Mrs. Nikoli came wobbling her old nosey ass over from across the way. “Dontay, sweetheart, you all right, baby? The police on the way; let's get you out of this here rain okay?”
I nodded and walked back toward my house. Mrs. Nikoli was the only white lady on our block and that made her the neighborhood first responder. Not like help, but like the first person to look and then call the police if anything popped off. She'd then be the first one to relay her findings to everyone else.
I tried to take up as much of the doorway as I could and she tried her best to look around me. “I'm good, Mrs. Nikoli. I'll be fine 'til the police get here.”
She wasn't budging that easily. Her head shook nonstop from side to side as she pointed her wrinkled hand toward the living room. “You know can't touch anything, sweetheart. If your momma is bad off, they need to see all this,” she told me.
Her words made a knot swell up in my throat and my eyes started to burn as images of how I'd seen my moms last flashed in my head. She had a point; Pops needed to get in trouble for this even if I wasn't the one to mete out his punishment. I must have blinked about a hundred times as I peered past Mrs. Nikoli and stepped onto the porch faking like I'd seen a car approaching. I dropped down hard into the little plastic chair that we used in the summer for car watching and enjoying the weather.

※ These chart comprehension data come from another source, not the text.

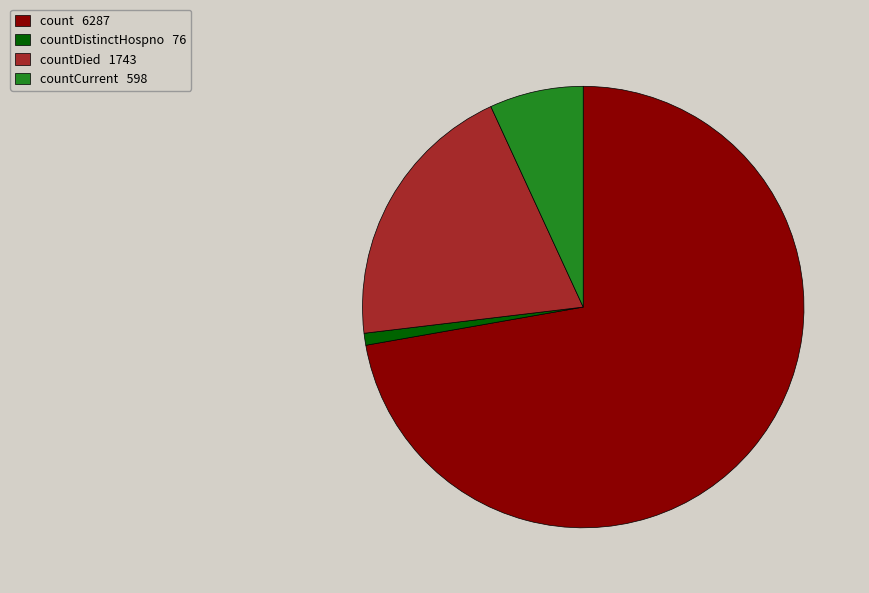

Is there any slice that represents more than half of the pie?

Yes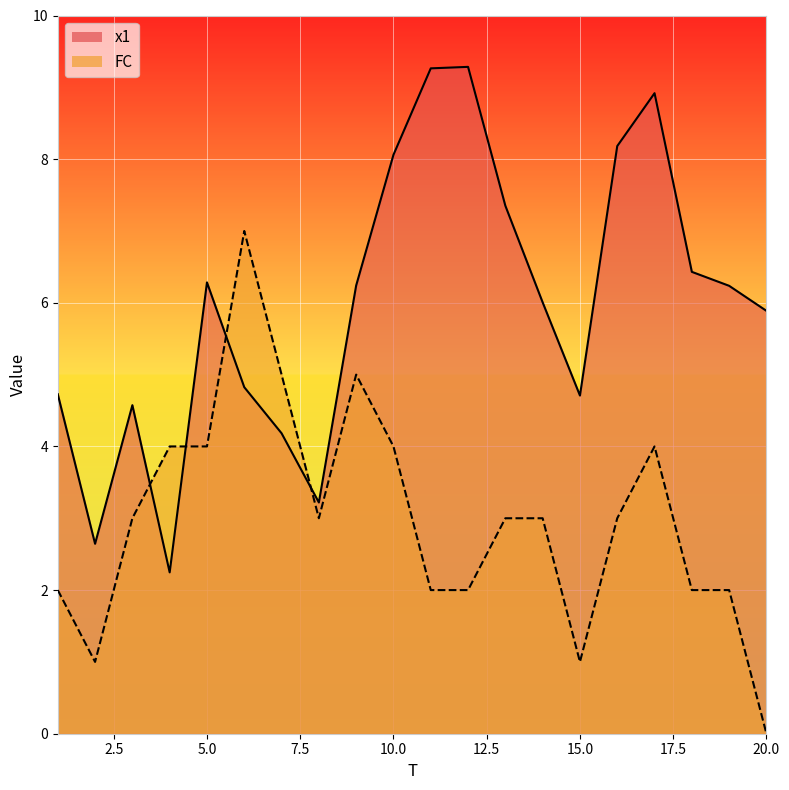

Read the FC value at 13.

3.0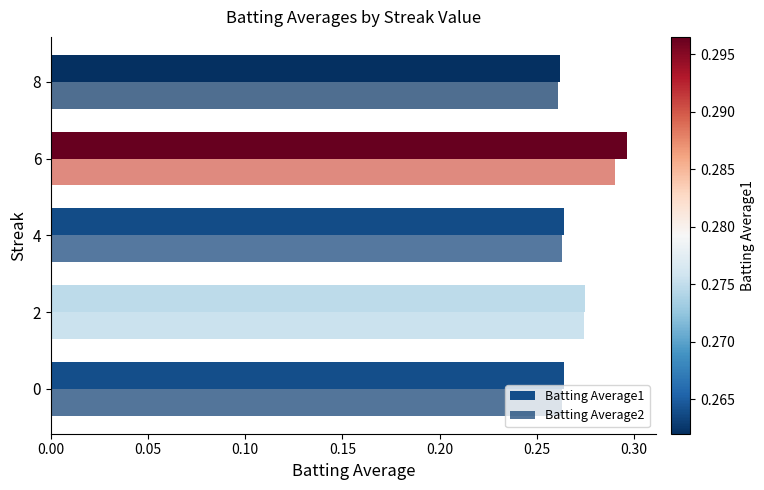

How many data points does each series have?

5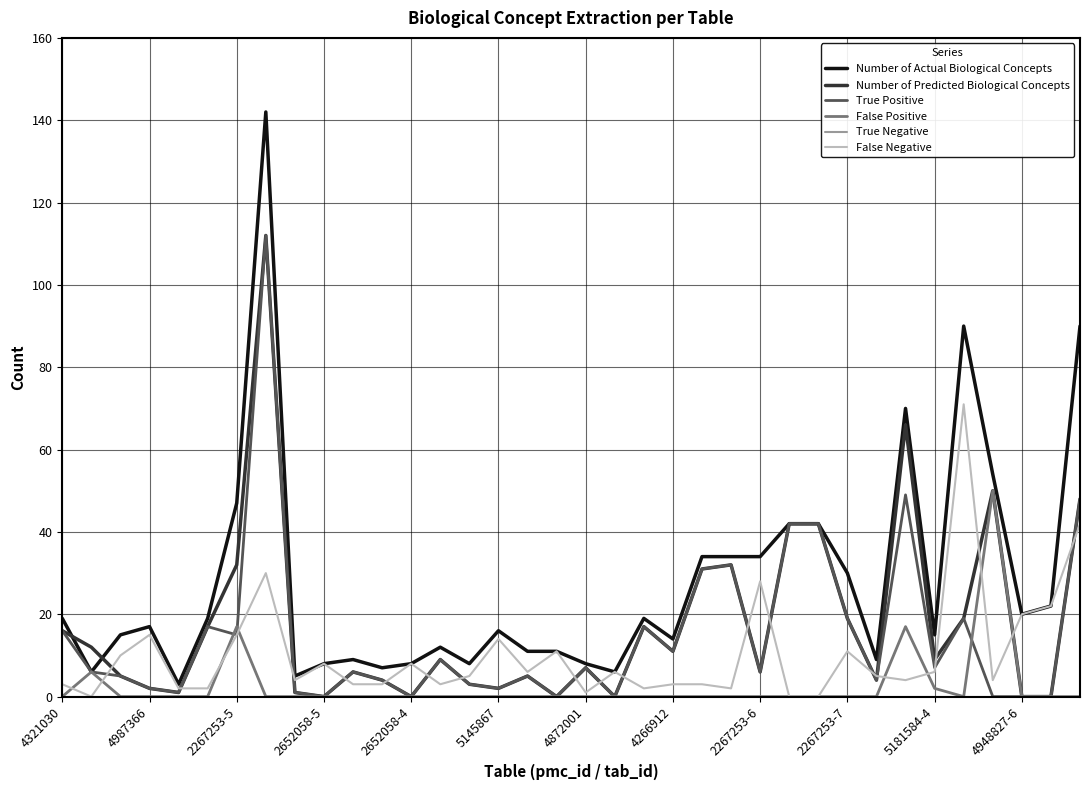

What is the maximum value for False Positive?

50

Thankfully she was quiet as she took the seat across from mine. We sat and listened to the rain bounce off the roof of the front porch. I kept taking deep, damp, earth
-
scented breaths to calm myself down. Mrs. Nikoli smelled like black jelly beans and a distillery or Ouzo, that insanely awful liquor her late husband used to make. That's probably why she was so quiet and leaning in her seat every time the wind blew.
It took them bastards almost two hours to show up and they kept asking about my peeps doin' drugs or drinking. As far as I know the only person who'd been drinking was standing right in front of them and she was looking stuff over more thoroughly than they were. I got sent upstairs when Pops surprisingly rolled back up. He stopped in the doorway with a look of disgust on his face and sweat staining the pits of his gray undershirt that he always wore like a regular shirt after work. Mom's blood was a big, blotchy dark red moth on the front. It reminded me of one of those Rorschach patterns they show to crazy people.
There was so much blood in the house the cops wanted to know where my moms was and if she needed a doctor or had gone to see one. He said she'd been flying around behind him trying to run him off the road and he lost her. That's all I could hear with my ear pressed against the grate of the vent in my bedroom floor.
Mom's job called the next day because she didn't show up. She wasn't in any of the hospitals, wasn't at any of my aunts' places. Pops got picked up off and on for a week so he could be questioned when she still hadn't turned up. I was wondering what really happened too. He sat me down one night over his version of spaghetti. It was really just the mess that comes in a can and all he did was heat it up to room temperature. The taste was something like mixing together ketchup and Purplesau-rus Rex Kool
-
Aid with lots of orange hamburger grease on top of it.
“Dontay, me and your mom ain't been one hundred for a minute.” He started talking between mouthfuls of noodles. “I know you might be upset with me now and you ain't understanding this shit but she knew we weren't working out and caused that whole scene cutting herself and shit.”
Without thinking I yelled across the table, “I saw everything. I watched you push her away.”
His chair slid back scraping across the linoleum until it slammed into the cabinets behind him. Just as my airway was cut off by his meaty fist I was pulled to my feet. He lifted me up until we were eye to eye and my toes were dangling above the floor. Pop's eyes shifted back and forth between mine, heat surged out his nostrils up against my skin, and I held my biting the inside of my lower lip. I wasn't about to be inhaling his recycled air. His fingers tightened. It felt like my lungs were about to explode inside of my chest. I struggled for air.